Epidemiology
Prevalence is estimated at around 1 in 30,000 males. Hemophilia primarily affects males, but a symptomatic form of hemophilia B in female carriers has also been described with a generally milder clinical picture.
Clinical description
In general, onset of the bleeding anomalies occurs when affected infants start to learn to walk. However, newborns with hemophilia are at risk of intra- or extracranial hemorrhage and other bleeding complications. The severity of the clinical manifestations depends on the extent of the factor IX deficiency, both in males and in females. If the biological activity of factor IX is below 1 IU/dL, hemophilia is severe and manifests as frequent spontaneous hemorrhage and abnormal bleeding as a result of minor injuries or following trauma, surgery or tooth extraction (severe hemophilia B). If the biological activity of factor IX is between 1 and 5 IU/dL, hemophilia is moderately severe with abnormal bleeding as a result of minor injuries or following trauma, surgery or tooth extraction but spontaneous hemorrhage is rare (moderately severe hemophilia B). If the biological activity of factor IX is between 5 and 40 IU/dL, hemophilia is mild with abnormal bleeding as a result of minor injuries or following trauma, surgery or tooth extraction but spontaneous hemorrhage does not occur (mild hemophilia B). Bleeding most often occurs in joints (hemarthroses) and muscles (hematomas), but any site may be involved following trauma or injury.

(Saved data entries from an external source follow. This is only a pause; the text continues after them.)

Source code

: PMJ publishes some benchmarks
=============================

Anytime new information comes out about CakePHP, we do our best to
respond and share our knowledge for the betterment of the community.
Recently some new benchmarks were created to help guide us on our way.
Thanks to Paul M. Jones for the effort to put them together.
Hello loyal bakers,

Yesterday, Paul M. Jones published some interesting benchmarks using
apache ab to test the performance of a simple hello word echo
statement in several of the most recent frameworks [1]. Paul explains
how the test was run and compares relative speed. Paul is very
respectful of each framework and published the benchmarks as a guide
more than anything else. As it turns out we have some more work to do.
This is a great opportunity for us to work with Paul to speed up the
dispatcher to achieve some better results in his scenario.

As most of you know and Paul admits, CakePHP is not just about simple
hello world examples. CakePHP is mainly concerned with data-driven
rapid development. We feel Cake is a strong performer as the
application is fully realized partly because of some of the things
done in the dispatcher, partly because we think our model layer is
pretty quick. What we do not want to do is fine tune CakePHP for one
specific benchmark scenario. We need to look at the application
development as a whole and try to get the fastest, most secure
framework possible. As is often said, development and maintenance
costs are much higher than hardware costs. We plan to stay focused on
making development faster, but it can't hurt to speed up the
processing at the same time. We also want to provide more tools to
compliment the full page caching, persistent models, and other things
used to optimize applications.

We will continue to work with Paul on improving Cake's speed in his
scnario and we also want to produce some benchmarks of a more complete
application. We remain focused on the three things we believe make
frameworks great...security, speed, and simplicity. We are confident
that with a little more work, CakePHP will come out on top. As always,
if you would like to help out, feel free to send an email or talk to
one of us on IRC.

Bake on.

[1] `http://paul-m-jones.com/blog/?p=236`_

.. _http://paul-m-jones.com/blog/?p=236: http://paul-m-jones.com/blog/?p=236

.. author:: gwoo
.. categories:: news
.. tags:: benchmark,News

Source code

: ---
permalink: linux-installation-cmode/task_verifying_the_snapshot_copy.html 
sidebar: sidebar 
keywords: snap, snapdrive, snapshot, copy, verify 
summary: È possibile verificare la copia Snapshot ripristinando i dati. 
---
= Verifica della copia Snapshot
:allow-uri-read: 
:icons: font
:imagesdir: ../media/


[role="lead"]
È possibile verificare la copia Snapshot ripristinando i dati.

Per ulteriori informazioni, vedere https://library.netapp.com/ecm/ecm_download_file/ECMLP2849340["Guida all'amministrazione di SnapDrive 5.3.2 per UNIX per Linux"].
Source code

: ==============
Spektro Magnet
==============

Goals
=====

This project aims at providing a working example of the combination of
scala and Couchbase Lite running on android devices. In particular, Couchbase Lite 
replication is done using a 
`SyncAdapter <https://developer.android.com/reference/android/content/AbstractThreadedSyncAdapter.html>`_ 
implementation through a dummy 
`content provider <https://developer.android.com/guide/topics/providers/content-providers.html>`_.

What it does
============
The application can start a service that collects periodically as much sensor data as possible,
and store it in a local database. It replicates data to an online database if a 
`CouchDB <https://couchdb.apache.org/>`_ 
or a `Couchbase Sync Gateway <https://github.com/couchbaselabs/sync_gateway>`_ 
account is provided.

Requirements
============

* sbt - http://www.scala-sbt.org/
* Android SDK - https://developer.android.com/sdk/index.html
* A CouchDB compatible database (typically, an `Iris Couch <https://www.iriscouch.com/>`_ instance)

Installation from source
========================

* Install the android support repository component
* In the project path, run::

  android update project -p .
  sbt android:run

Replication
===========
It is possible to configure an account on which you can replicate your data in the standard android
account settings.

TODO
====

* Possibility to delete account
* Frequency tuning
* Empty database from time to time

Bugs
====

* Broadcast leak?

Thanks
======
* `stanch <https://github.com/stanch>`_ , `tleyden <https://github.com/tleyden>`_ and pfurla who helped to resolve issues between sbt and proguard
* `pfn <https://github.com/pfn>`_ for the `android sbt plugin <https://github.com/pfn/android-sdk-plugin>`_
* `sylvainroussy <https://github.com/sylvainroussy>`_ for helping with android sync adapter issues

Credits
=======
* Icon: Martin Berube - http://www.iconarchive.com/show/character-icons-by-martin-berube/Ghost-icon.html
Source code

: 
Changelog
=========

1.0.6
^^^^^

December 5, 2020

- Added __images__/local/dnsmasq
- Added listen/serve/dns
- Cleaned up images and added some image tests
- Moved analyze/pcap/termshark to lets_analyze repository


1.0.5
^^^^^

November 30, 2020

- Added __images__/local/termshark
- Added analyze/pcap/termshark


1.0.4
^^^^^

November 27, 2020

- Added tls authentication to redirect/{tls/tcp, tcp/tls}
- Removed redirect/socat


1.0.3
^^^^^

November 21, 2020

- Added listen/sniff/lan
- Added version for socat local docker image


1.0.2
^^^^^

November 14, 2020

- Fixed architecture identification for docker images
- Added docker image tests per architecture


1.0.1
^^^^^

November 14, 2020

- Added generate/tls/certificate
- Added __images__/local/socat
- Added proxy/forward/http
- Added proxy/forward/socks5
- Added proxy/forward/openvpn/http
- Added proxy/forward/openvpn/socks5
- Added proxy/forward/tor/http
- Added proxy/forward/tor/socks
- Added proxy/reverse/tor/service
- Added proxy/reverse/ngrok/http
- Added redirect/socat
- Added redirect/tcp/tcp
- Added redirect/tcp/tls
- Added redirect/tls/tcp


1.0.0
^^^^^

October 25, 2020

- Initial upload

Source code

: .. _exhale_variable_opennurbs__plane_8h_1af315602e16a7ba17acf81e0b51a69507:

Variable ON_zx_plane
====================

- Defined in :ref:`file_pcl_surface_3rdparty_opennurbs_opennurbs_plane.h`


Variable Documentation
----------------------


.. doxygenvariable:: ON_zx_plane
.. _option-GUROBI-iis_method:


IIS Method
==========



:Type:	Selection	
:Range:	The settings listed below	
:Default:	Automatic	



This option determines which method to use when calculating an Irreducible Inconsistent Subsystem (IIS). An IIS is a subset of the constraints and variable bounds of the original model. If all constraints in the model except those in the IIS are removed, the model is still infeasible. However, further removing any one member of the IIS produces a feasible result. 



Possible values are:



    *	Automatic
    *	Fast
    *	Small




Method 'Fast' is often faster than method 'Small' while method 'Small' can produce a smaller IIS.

Spontaneous hematuria is a frequent and highly characteristic sign of the disorder.
Etiology
Hemophilia B is caused by mutations in the F9 gene (Xq27) encoding coagulation factor IX.
Diagnostic methods
Diagnosis is suspected on the basis of coagulation tests revealing prolonged blood coagulation times (activated partial thromboplastin time – aPTT) and can be confirmed by specific measurements of factor IX activity and antigen levels.
Differential diagnosis
The differential diagnosis should include hemophilia A, von Willebrand disease, and other coagulation anomalies leading to prolonged blood coagulation times.
Antenatal diagnosis
Prenatal diagnosis performed on chorionic villi or amniocytes is rapid and informative when the familial, causative F9 mutation is known. Knowing the familial F9 mutation status in the fetus allows for preparation of delivery and early newborn medical management.
Genetic counseling
Inheritance is X-linked recessive and genetic counseling is recommended for affected families. For a female carrier, there is a 50% risk that male offspring will be affected and a 50% risk that each female offspring will be carriers. Female carriers may express mild to moderate symptoms. Overall, there is a 25% risk for each pregnancy that the baby will be a male offspring with hemophilia and a 25% risk that the baby will be a heterozygous female offspring.
Management and treatment
Treatment is provided by multidisciplinary comprehensive hemophilia care centers. Replacement therapy consisting of administration of the missing factor IX (plasma-derived or recombinant factor IX concentrates) is the usual treatment approach. Recently, bioengineered prolonged half-life factor IX products were approved for the treatment of hemophilia B and significantly improve the quality of life of patients. Treatment may be administered after a hemorrhage (treatment on demand) or to prevent bleeding (prophylactic treatment). The most serious complications are production of inhibitory antibodies against the administered coagulation factor and anaphylactic shock in response to factor IX therapy. Surgical interventions, most notably orthopedic surgery, may be carried out but should be conducted in specialized centers.
Prognosis
Left untreated, the disease course is severe and in, severe hemophilia B, is generally fatal. Insufficient or incorrect treatment of recurrent hemarthroses and hematomas leads to physical impairment with severe disability associated with stiffness, joint deformation and physical disability. However, current treatment approaches (early prophylaxis) prevent these complications and the prognosis is favorable. Hemorrhage, HIV and HCV infections, and hepatic disease are the leading causes of death in patients with hemophilia.